CC returns to the La Laguna City Council with the help of the PSOE, which denies that it is related to the yes to Pedro Sánchez


Leaders of the PSOE and the Canarian Coalition signed a government pact this Thursday for the La Laguna City Council, in Tenerife, which they have disengaged from the negotiations for the investiture of the President of the Government of Spain, Pedro Sánchez, and have attributed “the need of stability” of the municipality.

As announced by both parties in a press conference, Canary Coalition joins the local Government Board chaired by the socialist Luis Yeray Gutiérrez and will hold three mayoral positions and the presidency of the suggestions and guarantees commission.

They will also manage the areas of Municipal Services and Citizen Participation, Commerce and Tourism, Promotion and Local Development, Environment, Health, Mobility and Transport, as well as a delegated department in Youth, Education and OMIC.

“The agreement at the national level has not had anything to do with it at all. La Laguna needed stability. We have always defended the Canary Islands agenda in Madrid with a series of agreements, but this was not foreseen in that agreement,” stated the Secretary of Organization of the Canarian Coalition, Francisco Hernández, who will take charge of the second term of mayor and of the areas of Municipal Services and Citizen Participation.

The Secretary of Organization of the PSOE, Óscar Ólave, recalled that the local assembly of his party agreed unanimously on December 15 to negotiate the agreement and has said that his party is aware of the need to establish a “solid, stable” political majority. and moderate.”

Ólave has also mentioned the importance of working to build a “fairer, sustainable and participatory” municipality and has thanked the Canarian Coalition’s interlocutors for their ability to understand, listen and dialogue.

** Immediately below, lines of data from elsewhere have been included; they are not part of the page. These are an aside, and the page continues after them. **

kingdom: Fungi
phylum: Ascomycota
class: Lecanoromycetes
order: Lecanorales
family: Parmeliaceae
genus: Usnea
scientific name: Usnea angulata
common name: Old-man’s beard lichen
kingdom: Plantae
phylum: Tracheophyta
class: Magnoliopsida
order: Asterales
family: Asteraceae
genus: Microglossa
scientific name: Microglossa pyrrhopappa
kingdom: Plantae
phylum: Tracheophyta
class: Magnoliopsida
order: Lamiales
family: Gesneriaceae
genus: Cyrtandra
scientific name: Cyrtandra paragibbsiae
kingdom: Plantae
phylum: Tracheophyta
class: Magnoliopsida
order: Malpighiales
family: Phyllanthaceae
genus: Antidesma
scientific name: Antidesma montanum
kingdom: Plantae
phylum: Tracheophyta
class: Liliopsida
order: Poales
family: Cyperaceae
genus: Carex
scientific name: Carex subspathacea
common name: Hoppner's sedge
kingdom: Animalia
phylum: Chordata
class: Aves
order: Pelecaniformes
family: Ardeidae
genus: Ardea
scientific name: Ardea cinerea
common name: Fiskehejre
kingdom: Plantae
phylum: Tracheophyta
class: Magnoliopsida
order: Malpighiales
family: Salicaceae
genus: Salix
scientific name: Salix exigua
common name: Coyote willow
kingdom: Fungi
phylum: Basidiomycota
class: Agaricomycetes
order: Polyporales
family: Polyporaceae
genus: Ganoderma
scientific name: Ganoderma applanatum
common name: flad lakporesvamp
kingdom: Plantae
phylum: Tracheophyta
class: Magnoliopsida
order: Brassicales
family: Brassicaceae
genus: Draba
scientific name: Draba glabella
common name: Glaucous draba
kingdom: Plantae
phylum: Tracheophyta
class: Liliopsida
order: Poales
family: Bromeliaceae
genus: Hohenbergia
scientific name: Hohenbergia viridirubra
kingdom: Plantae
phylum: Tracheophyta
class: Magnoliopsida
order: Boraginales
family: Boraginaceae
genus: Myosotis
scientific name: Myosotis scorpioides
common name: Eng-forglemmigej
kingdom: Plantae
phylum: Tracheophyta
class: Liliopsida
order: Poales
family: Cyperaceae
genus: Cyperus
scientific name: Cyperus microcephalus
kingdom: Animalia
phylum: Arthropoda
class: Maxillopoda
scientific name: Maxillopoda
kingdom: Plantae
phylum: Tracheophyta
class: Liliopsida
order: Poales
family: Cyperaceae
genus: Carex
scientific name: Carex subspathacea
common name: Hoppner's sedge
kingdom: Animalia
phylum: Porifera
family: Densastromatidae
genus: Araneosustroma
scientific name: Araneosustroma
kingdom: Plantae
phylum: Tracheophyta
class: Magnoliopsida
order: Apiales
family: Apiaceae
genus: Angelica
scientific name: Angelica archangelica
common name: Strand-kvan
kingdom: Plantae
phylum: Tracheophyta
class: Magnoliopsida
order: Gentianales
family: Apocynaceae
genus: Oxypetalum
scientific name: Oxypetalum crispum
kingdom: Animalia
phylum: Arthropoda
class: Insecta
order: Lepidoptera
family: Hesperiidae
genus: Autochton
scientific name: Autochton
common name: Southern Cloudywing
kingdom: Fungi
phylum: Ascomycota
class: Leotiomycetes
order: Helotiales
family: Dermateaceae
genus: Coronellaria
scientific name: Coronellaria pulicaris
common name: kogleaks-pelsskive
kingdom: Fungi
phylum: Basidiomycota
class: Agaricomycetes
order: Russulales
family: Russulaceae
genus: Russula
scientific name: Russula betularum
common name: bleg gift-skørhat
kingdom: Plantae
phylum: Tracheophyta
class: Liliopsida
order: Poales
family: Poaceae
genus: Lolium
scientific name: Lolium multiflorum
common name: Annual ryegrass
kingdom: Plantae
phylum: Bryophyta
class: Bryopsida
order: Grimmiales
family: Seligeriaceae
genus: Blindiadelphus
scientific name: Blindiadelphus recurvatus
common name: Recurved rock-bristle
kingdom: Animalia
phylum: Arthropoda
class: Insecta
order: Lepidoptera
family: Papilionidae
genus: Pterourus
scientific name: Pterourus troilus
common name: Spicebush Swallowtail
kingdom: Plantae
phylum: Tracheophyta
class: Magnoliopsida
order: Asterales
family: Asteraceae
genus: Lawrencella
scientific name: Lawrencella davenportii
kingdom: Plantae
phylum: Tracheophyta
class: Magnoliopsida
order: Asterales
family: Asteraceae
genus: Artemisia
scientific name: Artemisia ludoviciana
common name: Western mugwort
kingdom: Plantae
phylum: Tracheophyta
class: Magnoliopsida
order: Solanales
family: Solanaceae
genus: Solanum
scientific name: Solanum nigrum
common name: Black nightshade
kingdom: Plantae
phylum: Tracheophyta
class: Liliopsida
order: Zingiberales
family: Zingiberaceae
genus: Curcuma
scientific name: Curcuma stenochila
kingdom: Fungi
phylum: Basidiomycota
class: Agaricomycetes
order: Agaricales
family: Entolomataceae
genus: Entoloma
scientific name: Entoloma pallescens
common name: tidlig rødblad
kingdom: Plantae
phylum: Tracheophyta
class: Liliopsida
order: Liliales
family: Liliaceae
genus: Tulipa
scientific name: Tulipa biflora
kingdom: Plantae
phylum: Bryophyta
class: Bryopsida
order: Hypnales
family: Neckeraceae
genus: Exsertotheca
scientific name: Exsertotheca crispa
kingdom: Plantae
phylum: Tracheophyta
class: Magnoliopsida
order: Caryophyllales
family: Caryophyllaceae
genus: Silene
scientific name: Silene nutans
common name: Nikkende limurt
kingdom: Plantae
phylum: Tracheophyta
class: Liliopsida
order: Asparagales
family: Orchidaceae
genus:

The socialist leader has also pointed out the importance of approving the next municipal budgets with a majority and has alluded to the difficulties that the minority government has experienced in recent months, which in his opinion has shown that the municipality needs the stability that both represent. parties, which bring together more than 60% of the votes.

“We are in a time of politics, dialogue, agreements, putting in common what unites us and forgetting what separates us,” he added.

Asked if the departure of the previous CC spokesperson in the City Council, Jonathan Domínguez, had facilitated or unblocked the agreementFrancisco Hernández has denied this and has assured that Domínguez “continues to be a strong man of the Canarian Coalition in La Laguna.”

“When the parties are clear that they must always put the interests of the citizens above any partisan interest, great agreements are produced. There will be a single government team, of mutual loyalty, solid, made up of two parties where the priority is the commitment to La Laguna,” Hernández concluded.

The written agreement includes 15 axes in which issues are generically agreed upon such as the development of an “updated” general planning plan, implementing a sustainable urban mobility plan, making a municipality more participatory, promoting transparency, transmitting the natural values ​​of La Laguna or “continue reactivating” public housing policies.

There is also a commitment to active aging of the elderly population, promoting universal accessibility of the municipality, improving care for dependency or the creation of a migrant care office.

Regarding the changes in government portfolios, those responsible for the PSOE who now manage the areas that will remain in the hands of CC will continue with some of their responsibilities, so the government team will increase by at least four people.

La Laguna and CC

La Laguna is the political birthplace of the current president of CC, Fernando Clavijo, president of the regional Government, and of the historic deputy (today in the regional Parliament) Ana Oramas. It is the city where both took their first steps and the second most important city in Tenerife. In the 2019 elections, CC lost power in both La Laguna and Santa Cruz de Tenerife and the Island Council, in favor of the PSOE. However, he regained the mayor’s office of the capital after a motion of censure supported by a Ciudadanos turncoat, and in 2023, he regained power in the Cabildo and again in Santa Cruz, as well as in the Canary Islands Government, after making an agreement with the PP.

However, La Laguna did not succeed, which remained in the hands of the PSOE, in a minority after not sealing any agreement with the forces of the left, Drago and Unidas Se Podemos. Both parties have accused the PSOE of not sitting down to negotiate and of maintaining an attitude of rejecting any approach towards them.

Now, CC recovers its lagoon bastion from the hands of the PSOE, but, as Clavijo stated this Wednesday, the approach to the socialists does not mean any change in the agreements with the PP, which once again finds itself in a delicate position, where its partner In the regional government and other island institutions, it also makes an agreement with the party that the national leadership of the party, led by Alberto Núñez de Feijóo, accuses of breaking up Spain.

Clavijo, in an interview on Radio Club Tenerife and reported by Europa Press, pointed out that “no movement is venturing” between nationalists and socialists beyond what may arise in La Laguna.